EXERCISE DIRECTIONS: Since only the words are wanted, reproduce every entry exactly and leave the images behind.

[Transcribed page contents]
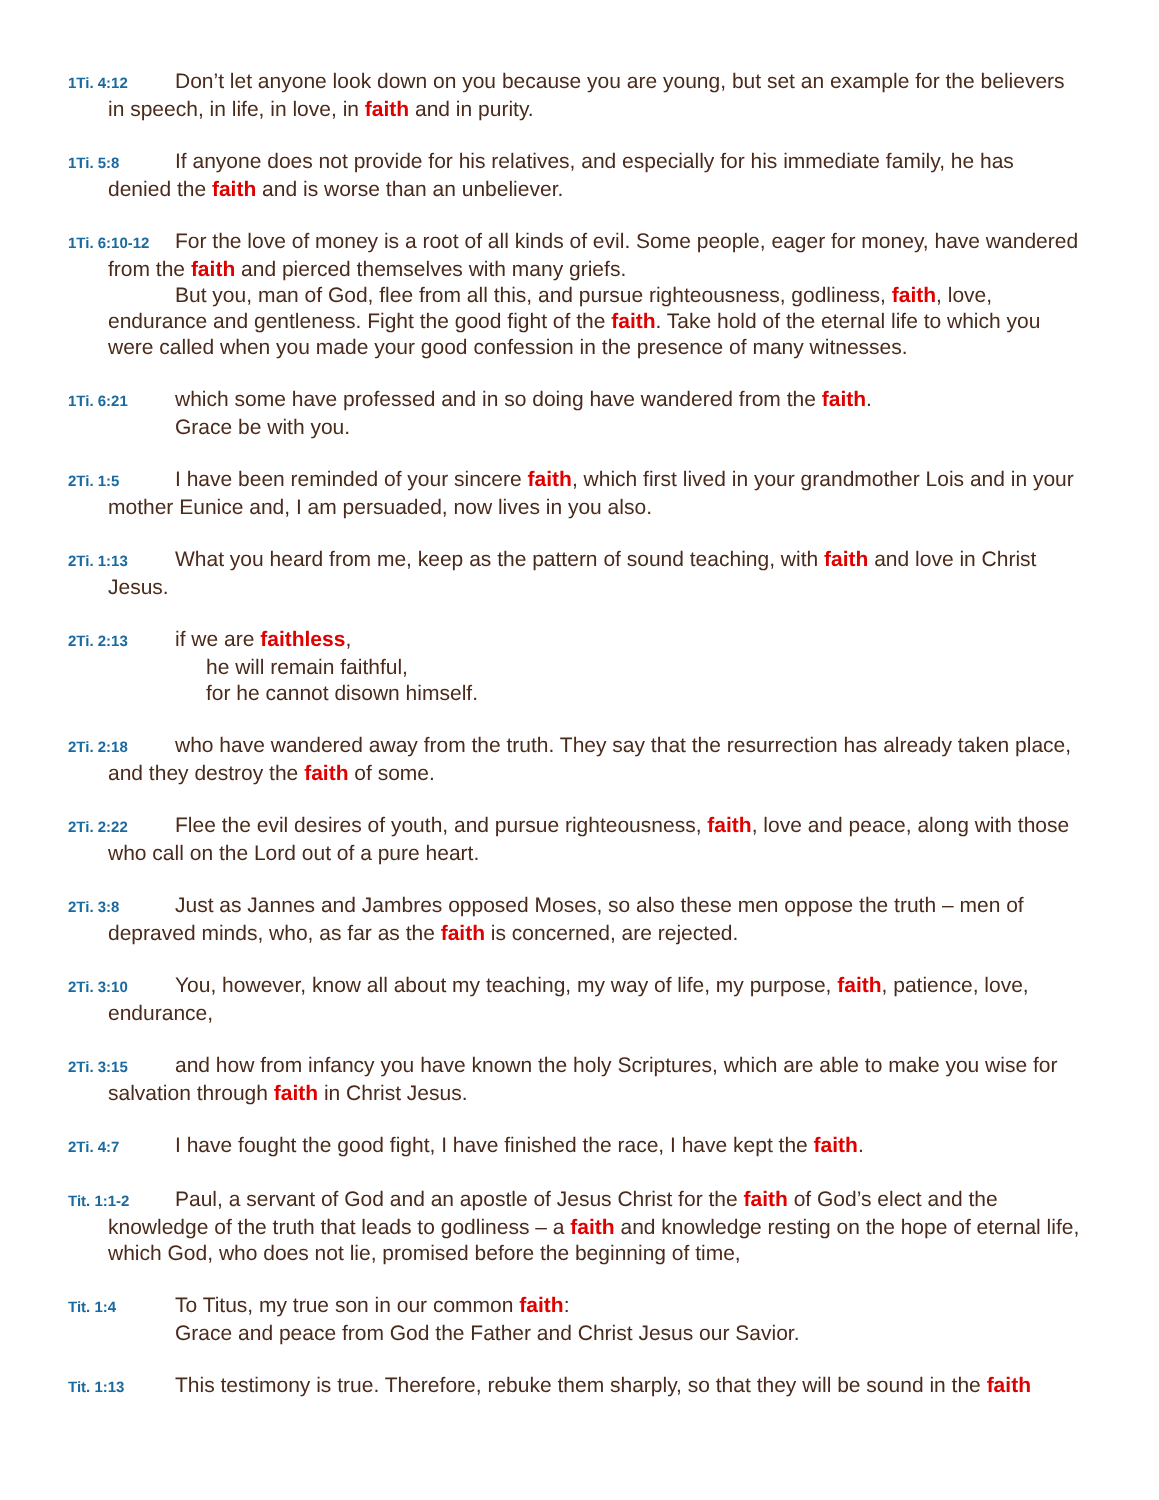1Ti. 4:12 Don’t let anyone look down on you because you are young, but set an example for the believers in speech, in life, in love, in faith and in purity.
1Ti. 5:8 If anyone does not provide for his relatives, and especially for his immediate family, he has denied the faith and is worse than an unbeliever.
1Ti. 6:10-12 For the love of money is a root of all kinds of evil. Some people, eager for money, have wandered from the faith and pierced themselves with many griefs.
But you, man of God, flee from all this, and pursue righteousness, godliness, faith, love, endurance and gentleness. Fight the good fight of the faith. Take hold of the eternal life to which you were called when you made your good confession in the presence of many witnesses.
1Ti. 6:21 which some have professed and in so doing have wandered from the faith.
Grace be with you.
2Ti. 1:5 I have been reminded of your sincere faith, which first lived in your grandmother Lois and in your mother Eunice and, I am persuaded, now lives in you also.
2Ti. 1:13 What you heard from me, keep as the pattern of sound teaching, with faith and love in Christ Jesus.
2Ti. 2:13 if we are faithless,
he will remain faithful,
for he cannot disown himself.
2Ti. 2:18 who have wandered away from the truth. They say that the resurrection has already taken place, and they destroy the faith of some.
2Ti. 2:22 Flee the evil desires of youth, and pursue righteousness, faith, love and peace, along with those who call on the Lord out of a pure heart.
2Ti. 3:8 Just as Jannes and Jambres opposed Moses, so also these men oppose the truth – men of depraved minds, who, as far as the faith is concerned, are rejected.
2Ti. 3:10 You, however, know all about my teaching, my way of life, my purpose, faith, patience, love, endurance,
2Ti. 3:15 and how from infancy you have known the holy Scriptures, which are able to make you wise for salvation through faith in Christ Jesus.
2Ti. 4:7 I have fought the good fight, I have finished the race, I have kept the faith.
Tit. 1:1-2 Paul, a servant of God and an apostle of Jesus Christ for the faith of God’s elect and the knowledge of the truth that leads to godliness – a faith and knowledge resting on the hope of eternal life, which God, who does not lie, promised before the beginning of time,
Tit. 1:4 To Titus, my true son in our common faith:
Grace and peace from God the Father and Christ Jesus our Savior.
Tit. 1:13 This testimony is true. Therefore, rebuke them sharply, so that they will be sound in the faith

ANSWER SECTION:
1Ti. 4:12 Don’t let anyone look down on you because you are young, but set an example for the believers in speech, in life, in love, in faith and in purity.
1Ti. 5:8 If anyone does not provide for his relatives, and especially for his immediate family, he has denied the faith and is worse than an unbeliever.
1Ti. 6:10-12 For the love of money is a root of all kinds of evil. Some people, eager for money, have wandered from the faith and pierced themselves with many griefs.
But you, man of God, flee from all this, and pursue righteousness, godliness, faith, love, endurance and gentleness. Fight the good fight of the faith. Take hold of the eternal life to which you were called when you made your good confession in the presence of many witnesses.
1Ti. 6:21 which some have professed and in so doing have wandered from the faith.
Grace be with you.
2Ti. 1:5 I have been reminded of your sincere faith, which first lived in your grandmother Lois and in your mother Eunice and, I am persuaded, now lives in you also.
2Ti. 1:13 What you heard from me, keep as the pattern of sound teaching, with faith and love in Christ Jesus.
2Ti. 2:13 if we are faithless,
he will remain faithful,
for he cannot disown himself.
2Ti. 2:18 who have wandered away from the truth. They say that the resurrection has already taken place, and they destroy the faith of some.
2Ti. 2:22 Flee the evil desires of youth, and pursue righteousness, faith, love and peace, along with those who call on the Lord out of a pure heart.
2Ti. 3:8 Just as Jannes and Jambres opposed Moses, so also these men oppose the truth – men of depraved minds, who, as far as the faith is concerned, are rejected.
2Ti. 3:10 You, however, know all about my teaching, my way of life, my purpose, faith, patience, love, endurance,
2Ti. 3:15 and how from infancy you have known the holy Scriptures, which are able to make you wise for salvation through faith in Christ Jesus.
2Ti. 4:7 I have fought the good fight, I have finished the race, I have kept the faith.
Tit. 1:1-2 Paul, a servant of God and an apostle of Jesus Christ for the faith of God’s elect and the knowledge of the truth that leads to godliness – a faith and knowledge resting on the hope of eternal life, which God, who does not lie, promised before the beginning of time,
Tit. 1:4 To Titus, my true son in our common faith:
Grace and peace from God the Father and Christ Jesus our Savior.
Tit. 1:13 This testimony is true. Therefore, rebuke them sharply, so that they will be sound in the faith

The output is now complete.